:: SUPPLIED DATA ::

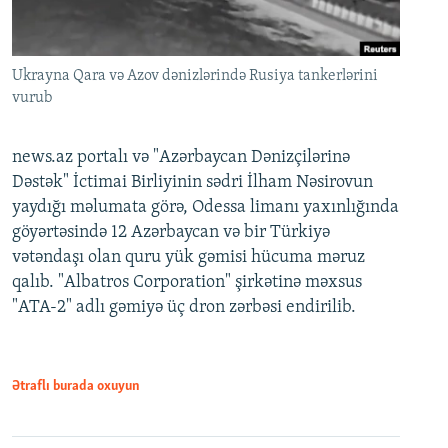
Ukrayna Qara və Azov dənizlərində Rusiya tankerlərini
vurub
news.az portalı və "Azərbaycan Dənizçilərinə
Dəstək" İctimai Birliyinin sədri İlham Nəsirovun
yaydığı məlumata görə, Odessa limanı yaxınlığında
göyərtəsində 12 Azərbaycan və bir Türkiyə
vətəndaşı olan quru yük gəmisi hücuma məruz
qalıb. "Albatros Corporation" şirkətinə məxsus
"ATA-2" adlı gəmiyə üç dron zərbəsi endirilib.
Ətraflı burada oxuyun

:::

-- EXERCISE PROMPT --
Rewrite the text read from the data as a JSON list of strings, one string per line, with blank lines left out. Leave the pictures out of the answer.

-- SOLUTION TO THIS TASK --
[
  "Ukrayna Qara və Azov dənizlərində Rusiya tankerlərini",
  "vurub",
  "news.az portalı və \"Azərbaycan Dənizçilərinə",
  "Dəstək\" İctimai Birliyinin sədri İlham Nəsirovun",
  "yaydığı məlumata görə, Odessa limanı yaxınlığında",
  "göyərtəsində 12 Azərbaycan və bir Türkiyə",
  "vətəndaşı olan quru yük gəmisi hücuma məruz",
  "qalıb. \"Albatros Corporation\" şirkətinə məxsus",
  "\"ATA-2\" adlı gəmiyə üç dron zərbəsi endirilib.",
  "Ətraflı burada oxuyun"
]